Flyers head coach Rick Tocchet might not be envious of the Phillies current won/loss record so far this season. But he used a baseball analogy on Sunday after practice to describe how Philadelphia needs to start Game 2 Monday night against the host Hurricanes.
“I just said we just got to hit singles every shift, you can’t try to hit home runs,” the coach said. “I just felt a lot of guys were all in on a home run or not skating. So we’ve learned from it, we’re moving on from it.”
After watching the video from Game 1, Tocchet said he said there was a brief stage in the game where the Flyers stacked together three or four quality shifts in terms of forechecking. But it clearly was the exception to what was sadly the norm for Philadelphia’s poor performance and effort.
“To me it was the first 15 minutes where we, just watching the video, it didn’t look like a lot of the guys wanted the puck,” he said. “And against Carolina, you want to want the puck, you want confrontation, you got to want to make that play. And those are the things that we didn’t do early on. There were some pockets later, but at that point it’s got to be more consistent.”
Tocchet clearly wasn’t pleased with the opening 30 minutes of the game, with the Flyers essentially a vast majority of puck battles, and being outworked against a team who were eager to seemingly skate circles around their opponents. He said that needs to change right off the bat tomorrow night if Philadelphia has a chance to return to Philadelphia on Thursday with the series tied at a game apiece.
“When you have the puck, skate with it,” he said. “I mean on the goals, the two guys that had the puck, if you skate with it and make a play instead of making a quick play and it hits a skate, those are the plays where you have to skate. So how do you get better at it? Want the puck and skate with it, and skate to options. There’s a time and place where you can’t skate, and you got to battle through it and you got to get it out.”
Meeting pressure with pressure
Aside from the costly turnovers, the Flyers rarely tilted the ice in their favor.

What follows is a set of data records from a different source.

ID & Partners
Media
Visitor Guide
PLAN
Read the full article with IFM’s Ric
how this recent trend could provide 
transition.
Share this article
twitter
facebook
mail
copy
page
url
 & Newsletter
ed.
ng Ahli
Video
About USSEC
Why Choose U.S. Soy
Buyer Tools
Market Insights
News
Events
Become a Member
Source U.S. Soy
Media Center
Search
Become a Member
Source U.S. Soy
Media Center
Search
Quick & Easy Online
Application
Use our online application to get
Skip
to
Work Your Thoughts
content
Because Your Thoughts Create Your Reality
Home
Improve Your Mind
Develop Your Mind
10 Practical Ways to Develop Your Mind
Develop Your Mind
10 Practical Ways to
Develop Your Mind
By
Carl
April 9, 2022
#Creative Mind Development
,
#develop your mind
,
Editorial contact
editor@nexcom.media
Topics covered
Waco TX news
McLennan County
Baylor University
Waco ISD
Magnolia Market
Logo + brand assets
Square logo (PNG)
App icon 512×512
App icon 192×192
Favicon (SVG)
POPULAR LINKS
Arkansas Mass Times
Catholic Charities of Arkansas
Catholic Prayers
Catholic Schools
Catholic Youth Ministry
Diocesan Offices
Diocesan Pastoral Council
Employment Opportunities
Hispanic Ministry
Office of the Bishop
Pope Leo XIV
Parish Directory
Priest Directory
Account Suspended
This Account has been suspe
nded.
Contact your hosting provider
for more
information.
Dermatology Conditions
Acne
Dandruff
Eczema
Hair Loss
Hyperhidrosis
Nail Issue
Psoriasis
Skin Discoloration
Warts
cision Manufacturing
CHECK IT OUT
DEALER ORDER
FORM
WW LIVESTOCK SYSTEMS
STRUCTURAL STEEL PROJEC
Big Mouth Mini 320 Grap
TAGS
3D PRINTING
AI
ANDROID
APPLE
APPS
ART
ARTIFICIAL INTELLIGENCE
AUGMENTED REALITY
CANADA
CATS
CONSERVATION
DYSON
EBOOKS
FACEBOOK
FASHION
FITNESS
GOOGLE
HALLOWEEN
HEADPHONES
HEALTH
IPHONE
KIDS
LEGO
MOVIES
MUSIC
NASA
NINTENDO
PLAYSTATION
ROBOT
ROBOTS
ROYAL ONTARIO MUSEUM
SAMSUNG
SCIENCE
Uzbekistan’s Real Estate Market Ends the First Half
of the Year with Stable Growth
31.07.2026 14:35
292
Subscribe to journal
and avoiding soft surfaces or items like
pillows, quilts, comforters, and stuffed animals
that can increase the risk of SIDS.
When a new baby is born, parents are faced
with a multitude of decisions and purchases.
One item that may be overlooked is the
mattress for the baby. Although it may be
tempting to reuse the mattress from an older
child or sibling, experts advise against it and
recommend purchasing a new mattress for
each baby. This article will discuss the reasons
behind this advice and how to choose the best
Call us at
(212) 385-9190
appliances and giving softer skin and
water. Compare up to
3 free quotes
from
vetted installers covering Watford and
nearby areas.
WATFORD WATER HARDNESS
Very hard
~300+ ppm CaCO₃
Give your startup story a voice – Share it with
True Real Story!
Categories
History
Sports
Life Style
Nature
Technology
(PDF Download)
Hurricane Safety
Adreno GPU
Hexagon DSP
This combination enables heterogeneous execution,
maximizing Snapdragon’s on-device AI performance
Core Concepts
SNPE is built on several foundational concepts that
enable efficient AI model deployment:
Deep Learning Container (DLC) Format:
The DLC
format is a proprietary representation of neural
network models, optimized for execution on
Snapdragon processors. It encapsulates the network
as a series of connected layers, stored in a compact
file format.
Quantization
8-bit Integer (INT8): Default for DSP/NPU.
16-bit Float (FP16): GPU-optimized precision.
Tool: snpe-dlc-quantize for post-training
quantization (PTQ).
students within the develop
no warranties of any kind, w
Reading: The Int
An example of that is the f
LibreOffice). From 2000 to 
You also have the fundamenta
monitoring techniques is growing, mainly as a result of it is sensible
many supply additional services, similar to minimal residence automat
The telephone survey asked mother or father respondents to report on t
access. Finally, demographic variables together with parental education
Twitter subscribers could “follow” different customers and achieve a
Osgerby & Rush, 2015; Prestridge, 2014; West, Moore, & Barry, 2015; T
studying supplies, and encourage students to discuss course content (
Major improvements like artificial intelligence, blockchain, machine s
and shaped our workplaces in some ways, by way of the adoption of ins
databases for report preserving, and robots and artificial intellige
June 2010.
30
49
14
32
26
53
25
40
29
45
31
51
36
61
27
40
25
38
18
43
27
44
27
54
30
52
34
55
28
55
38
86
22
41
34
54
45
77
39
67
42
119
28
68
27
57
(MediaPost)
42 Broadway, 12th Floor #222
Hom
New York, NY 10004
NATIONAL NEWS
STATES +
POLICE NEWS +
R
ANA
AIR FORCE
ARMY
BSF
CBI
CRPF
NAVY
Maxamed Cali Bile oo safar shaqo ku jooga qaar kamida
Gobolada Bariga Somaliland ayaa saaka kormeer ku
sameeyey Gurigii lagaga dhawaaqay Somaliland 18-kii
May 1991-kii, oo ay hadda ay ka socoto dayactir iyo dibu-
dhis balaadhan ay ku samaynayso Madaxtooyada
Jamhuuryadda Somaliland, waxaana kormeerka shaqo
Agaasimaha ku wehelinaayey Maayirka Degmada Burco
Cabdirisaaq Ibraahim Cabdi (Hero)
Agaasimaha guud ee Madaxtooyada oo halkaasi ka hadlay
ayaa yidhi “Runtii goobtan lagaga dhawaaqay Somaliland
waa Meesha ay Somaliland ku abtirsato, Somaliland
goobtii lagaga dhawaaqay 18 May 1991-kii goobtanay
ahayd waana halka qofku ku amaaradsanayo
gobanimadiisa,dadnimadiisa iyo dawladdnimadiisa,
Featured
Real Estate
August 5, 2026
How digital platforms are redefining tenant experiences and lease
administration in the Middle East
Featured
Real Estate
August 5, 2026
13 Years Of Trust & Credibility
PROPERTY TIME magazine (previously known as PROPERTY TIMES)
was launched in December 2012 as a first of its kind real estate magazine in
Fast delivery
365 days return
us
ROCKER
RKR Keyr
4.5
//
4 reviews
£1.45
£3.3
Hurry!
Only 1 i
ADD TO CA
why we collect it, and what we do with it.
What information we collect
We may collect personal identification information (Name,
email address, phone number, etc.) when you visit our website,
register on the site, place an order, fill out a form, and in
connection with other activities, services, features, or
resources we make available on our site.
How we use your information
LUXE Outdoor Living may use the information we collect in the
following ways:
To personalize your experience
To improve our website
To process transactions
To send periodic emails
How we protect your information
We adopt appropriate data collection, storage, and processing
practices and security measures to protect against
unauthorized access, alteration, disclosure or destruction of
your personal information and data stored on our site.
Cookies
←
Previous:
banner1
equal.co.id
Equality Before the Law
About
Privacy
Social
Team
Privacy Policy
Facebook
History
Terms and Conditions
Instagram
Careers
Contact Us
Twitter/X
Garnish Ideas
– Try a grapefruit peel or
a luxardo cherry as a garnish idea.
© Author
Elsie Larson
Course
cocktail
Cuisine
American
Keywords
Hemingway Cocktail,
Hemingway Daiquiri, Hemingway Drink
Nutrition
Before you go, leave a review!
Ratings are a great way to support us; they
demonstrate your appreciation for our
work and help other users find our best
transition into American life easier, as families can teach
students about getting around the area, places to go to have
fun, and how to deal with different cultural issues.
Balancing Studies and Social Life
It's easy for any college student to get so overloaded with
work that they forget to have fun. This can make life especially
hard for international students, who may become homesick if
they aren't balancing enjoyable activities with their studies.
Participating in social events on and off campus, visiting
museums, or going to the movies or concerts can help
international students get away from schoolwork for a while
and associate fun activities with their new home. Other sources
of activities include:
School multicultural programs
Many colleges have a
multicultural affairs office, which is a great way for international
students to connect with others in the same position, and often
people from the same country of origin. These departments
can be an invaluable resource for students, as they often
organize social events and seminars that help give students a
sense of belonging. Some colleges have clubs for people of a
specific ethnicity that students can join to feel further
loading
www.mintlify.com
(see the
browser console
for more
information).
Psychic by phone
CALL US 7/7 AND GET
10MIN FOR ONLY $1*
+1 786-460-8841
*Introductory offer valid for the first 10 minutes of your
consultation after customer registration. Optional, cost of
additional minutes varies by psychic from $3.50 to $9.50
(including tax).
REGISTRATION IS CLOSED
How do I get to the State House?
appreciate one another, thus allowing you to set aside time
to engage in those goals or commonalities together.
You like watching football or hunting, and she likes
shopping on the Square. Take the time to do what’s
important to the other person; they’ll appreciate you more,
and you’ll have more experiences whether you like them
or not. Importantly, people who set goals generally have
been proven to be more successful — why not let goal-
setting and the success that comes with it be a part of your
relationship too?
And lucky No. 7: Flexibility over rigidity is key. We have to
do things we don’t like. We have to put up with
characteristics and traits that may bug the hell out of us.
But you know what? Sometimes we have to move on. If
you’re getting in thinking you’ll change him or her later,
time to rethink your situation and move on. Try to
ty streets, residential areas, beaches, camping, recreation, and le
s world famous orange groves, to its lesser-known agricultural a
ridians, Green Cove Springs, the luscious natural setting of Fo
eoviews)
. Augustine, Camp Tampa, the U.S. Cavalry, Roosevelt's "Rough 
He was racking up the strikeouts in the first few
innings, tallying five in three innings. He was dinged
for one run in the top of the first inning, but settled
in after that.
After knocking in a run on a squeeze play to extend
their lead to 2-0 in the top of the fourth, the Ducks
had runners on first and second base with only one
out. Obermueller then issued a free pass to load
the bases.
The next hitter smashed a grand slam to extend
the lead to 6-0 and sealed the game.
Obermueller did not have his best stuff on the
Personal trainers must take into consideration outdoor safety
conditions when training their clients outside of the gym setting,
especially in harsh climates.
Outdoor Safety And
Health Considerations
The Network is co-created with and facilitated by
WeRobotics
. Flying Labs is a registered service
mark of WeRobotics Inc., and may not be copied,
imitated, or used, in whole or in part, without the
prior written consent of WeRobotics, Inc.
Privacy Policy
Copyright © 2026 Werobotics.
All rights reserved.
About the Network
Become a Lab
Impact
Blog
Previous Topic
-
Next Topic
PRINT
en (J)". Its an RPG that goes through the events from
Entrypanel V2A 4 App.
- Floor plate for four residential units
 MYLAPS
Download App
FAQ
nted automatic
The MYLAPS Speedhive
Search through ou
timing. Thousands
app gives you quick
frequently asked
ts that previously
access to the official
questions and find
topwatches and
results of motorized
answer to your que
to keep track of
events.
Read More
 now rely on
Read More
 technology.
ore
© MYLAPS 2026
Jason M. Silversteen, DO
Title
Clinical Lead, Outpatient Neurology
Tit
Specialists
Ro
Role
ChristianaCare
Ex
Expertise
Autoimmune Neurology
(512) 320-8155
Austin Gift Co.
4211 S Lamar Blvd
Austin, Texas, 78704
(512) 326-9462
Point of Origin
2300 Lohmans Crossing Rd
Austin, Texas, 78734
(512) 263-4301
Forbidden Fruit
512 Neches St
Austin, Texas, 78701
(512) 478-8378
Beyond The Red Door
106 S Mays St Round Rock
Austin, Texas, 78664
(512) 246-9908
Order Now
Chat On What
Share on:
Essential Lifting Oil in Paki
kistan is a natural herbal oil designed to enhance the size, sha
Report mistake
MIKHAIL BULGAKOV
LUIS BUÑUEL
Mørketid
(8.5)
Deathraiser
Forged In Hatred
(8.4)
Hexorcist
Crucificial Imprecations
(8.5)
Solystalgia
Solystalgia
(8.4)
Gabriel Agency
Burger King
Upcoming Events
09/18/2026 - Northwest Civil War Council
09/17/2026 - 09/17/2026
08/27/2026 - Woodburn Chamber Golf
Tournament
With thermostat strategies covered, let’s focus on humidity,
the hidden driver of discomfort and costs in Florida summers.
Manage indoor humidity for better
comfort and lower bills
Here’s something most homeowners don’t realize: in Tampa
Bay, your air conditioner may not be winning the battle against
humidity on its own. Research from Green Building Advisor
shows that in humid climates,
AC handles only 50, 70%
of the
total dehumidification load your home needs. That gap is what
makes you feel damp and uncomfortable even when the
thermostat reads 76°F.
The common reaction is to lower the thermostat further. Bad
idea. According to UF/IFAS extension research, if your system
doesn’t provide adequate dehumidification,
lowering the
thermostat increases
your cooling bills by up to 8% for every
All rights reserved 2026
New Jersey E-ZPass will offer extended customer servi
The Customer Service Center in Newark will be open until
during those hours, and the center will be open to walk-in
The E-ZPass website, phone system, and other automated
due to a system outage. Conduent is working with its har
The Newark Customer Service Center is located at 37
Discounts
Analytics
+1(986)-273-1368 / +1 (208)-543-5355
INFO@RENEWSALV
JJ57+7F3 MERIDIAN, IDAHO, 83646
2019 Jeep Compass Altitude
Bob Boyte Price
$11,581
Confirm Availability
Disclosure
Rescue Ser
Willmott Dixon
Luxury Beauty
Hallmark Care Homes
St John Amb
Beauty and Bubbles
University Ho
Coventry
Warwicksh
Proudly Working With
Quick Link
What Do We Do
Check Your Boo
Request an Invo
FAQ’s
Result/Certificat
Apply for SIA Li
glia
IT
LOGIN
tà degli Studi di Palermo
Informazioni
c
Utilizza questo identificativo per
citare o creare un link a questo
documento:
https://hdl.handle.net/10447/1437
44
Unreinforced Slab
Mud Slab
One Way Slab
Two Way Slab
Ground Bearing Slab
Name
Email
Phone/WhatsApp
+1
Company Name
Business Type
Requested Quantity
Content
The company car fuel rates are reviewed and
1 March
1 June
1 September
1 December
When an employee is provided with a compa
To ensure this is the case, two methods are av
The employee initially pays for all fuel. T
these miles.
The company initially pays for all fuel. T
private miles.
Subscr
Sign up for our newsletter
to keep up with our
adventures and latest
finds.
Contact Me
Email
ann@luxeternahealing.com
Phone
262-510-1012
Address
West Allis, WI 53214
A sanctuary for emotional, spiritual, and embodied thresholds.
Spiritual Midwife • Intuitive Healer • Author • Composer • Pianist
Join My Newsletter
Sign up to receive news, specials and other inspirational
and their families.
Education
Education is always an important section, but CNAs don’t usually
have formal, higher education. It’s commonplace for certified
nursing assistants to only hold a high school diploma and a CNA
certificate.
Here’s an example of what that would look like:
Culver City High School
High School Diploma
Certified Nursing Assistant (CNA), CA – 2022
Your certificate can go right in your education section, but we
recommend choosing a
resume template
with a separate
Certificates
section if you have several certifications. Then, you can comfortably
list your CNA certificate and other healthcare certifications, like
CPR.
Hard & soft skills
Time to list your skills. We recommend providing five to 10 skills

Only five players had a Corsi For percentage at or over 50 per cent: Jamie Drysdale, Travis Sanheim, Trevor Zegras, Christian Dvorak, and Sean Couturier. Tocchet pointed to the fact so many players didn’t make the necessary plays to counteract Carolina’s forecheck and pressure.
“It’s a team that’s going to press, they’re going to get at you,” he said. “I’m a big believer in meeting pressure with pressure. So wherever that pressure is go find it. We were going away from it. That’s something that we have to learn from. There’s play where if we want to the area that we should have gone to, we either would’ve had puck possession, or some kind of rush play. We were somehow playing on the outside, and that helps Carolina even more.
“Is it a mindset, is it inexperience, is it the quick turnaround? I don’t know, it could be a bunch of those things. But we don’t have time. You can’t put together three or four games like that, you need to figure it out quickly. Tomorrow night we want 22 guys or 21 guys wanting the puck. That’s the mindset.”
Paying the price to find the “hard ice”
The coach added there were “about four or five guys that got to be dogs on the bone” from the start of Game 2, but again, didn’t name names. He also said winger Owen Tippett was missed being the team’s best “speed demon” but could say for sure he’d be in the lineup for Game 2 with his day-to-day injury. What Tocchet and his coaching staff are looking for tomorrow night are players carrying the puck and taking it to the dirty areas or “hard ice.” It’s an area the Flyers didn’t really drive towards in Game 1 and has to change for Game 2 if Philadelphia wants to get in Carolina goaltender Frederik Andersen’s wheelhouse.
“I’m a big believer, and yesterday was a perfect example, in finding the hard ice,” he said. “The easy ice is taking it back and play outside, of course. But if you want the hard ice it’s inside. You might get hit, but somebody might hook you, they might hold you, somebody might drag you down. I’m a big believer in hard ice, especially in the playoffs. The first half of the game we were more on the easy side of the ice.”